In 1878, at the age of 20, he joined the Irish Republican Brotherhood (IRB) following the visit to Dungannon of John Daly, and by 1880 he was centre (head) of the local IRB circle. In August that year, after a member of the Royal Irish Constabulary (RIC) had shot and killed a man during riots between the Orange Order and the Ancient Order of Hibernians (AOH) in Dungannon, Clarke and other IRB members attacked some RIC men in Irish Street. They were driven back, however, and Clarke, fearing arrest, fled to the United States.

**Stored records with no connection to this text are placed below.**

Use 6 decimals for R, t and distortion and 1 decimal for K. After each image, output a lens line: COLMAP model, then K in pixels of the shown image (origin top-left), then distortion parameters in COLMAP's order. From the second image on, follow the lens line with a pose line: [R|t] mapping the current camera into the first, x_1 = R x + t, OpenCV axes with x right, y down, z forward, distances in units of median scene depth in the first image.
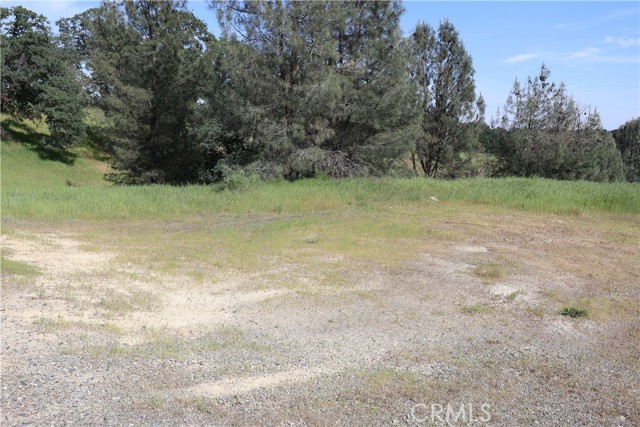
lens RADIAL K [[530.5, 0, 318.6], [0, 530.5, 213.1], [0, 0, 1]] dist [-0.009889, -0.014030]
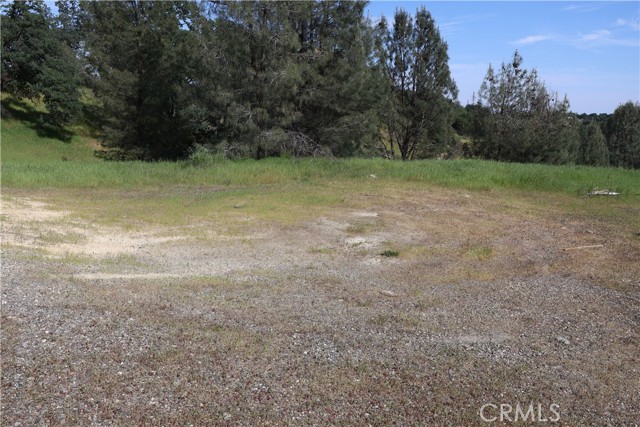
lens RADIAL K [[530.5, 0, 320.6], [0, 530.5, 215.6], [0, 0, 1]] dist [-0.009889, -0.014030]
pose [[0.999877, 0.014025, -0.006974, 0.064035], [-0.013734, 0.999095, 0.040246, 0.007395], [0.007532, -0.040145, 0.999165, -0.076784]]
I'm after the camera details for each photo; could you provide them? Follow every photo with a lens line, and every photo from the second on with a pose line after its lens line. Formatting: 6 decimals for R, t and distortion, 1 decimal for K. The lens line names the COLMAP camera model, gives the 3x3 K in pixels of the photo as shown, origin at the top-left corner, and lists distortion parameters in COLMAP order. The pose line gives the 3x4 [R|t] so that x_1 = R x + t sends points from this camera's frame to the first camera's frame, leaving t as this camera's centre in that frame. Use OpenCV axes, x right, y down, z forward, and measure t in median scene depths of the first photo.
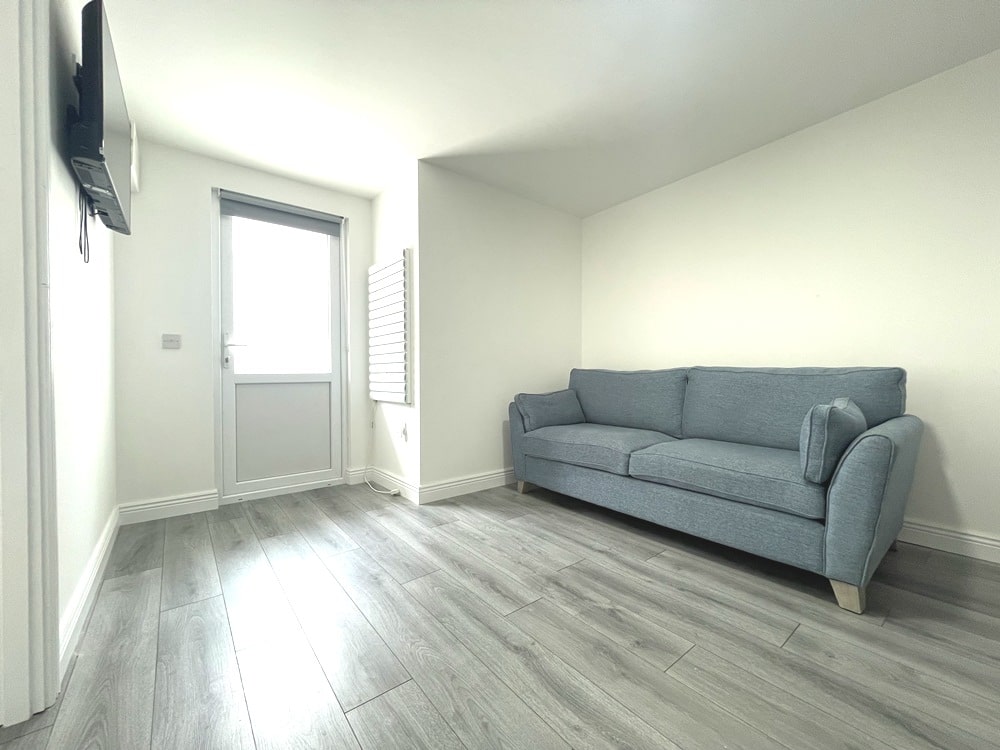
lens RADIAL K [[404.0, 0, 498.5], [0, 404.0, 375.5], [0, 0, 1]] dist [-0.001754, -0.000032]
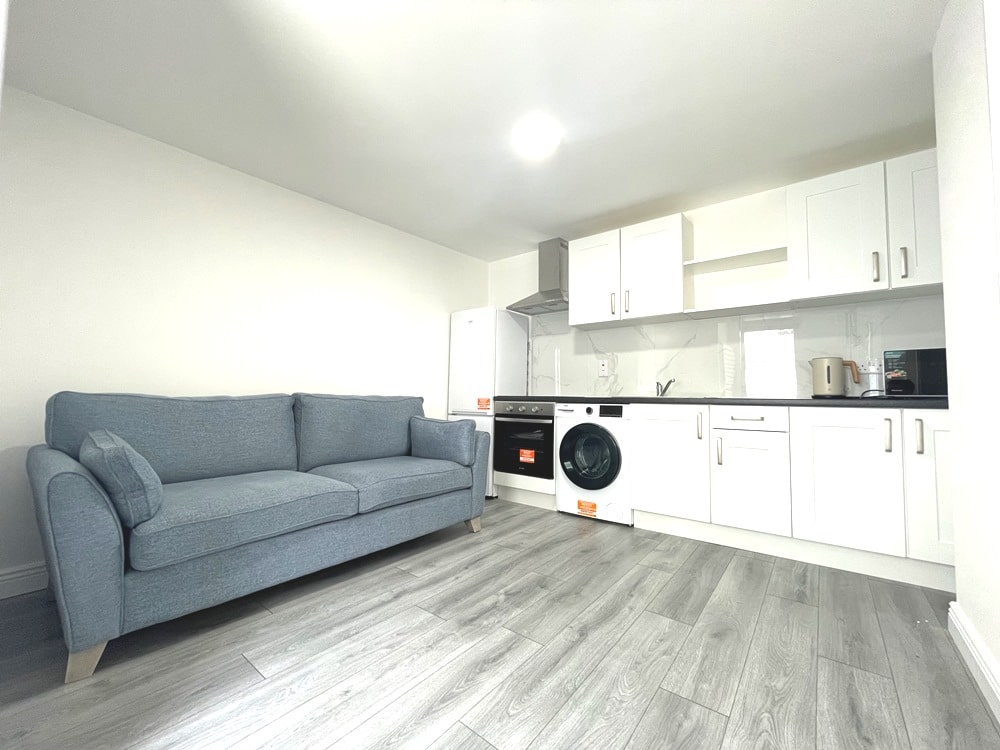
lens RADIAL K [[404.0, 0, 498.5], [0, 404.0, 375.5], [0, 0, 1]] dist [-0.001754, -0.000032]
pose [[-0.221471, 0.051600, 0.973801, -0.786102], [0.000059, 0.998600, -0.052901, -0.019507], [-0.975167, -0.011659, -0.221163, 1.078386]]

In 1883 he was sent to London, under the alias of "Henry Wilson", to blow up London Bridge as part of the Fenian dynamite campaign advocated by Jeremiah O'Donovan Rossa, one of the IRB leaders exiled in the United States. He was arrested, and along with three others, he was tried and sentenced to penal servitude for life on 28 May 1883 at London's Old Bailey. He subsequently served 15 years in Pentonville and other British prisons. In 1896, he was one of five remaining Fenian prisoners in British jails and a series of public meetings in Ireland called for their release. At one meeting, John Redmond MP, leader of the Parnellite Irish National League, said of him: "Wilson is a man of whom no words of praise could be too high. I have learned in my many visits to Portland for five years to love, honour and respect Henry Wilson. I have seen day after day how his brave spirit was keeping him alive ... I have seen year after year the fading away of his physical strength". Henry Wilson was, as historian Dermot Meleady points out, the alias of Tom Clarke.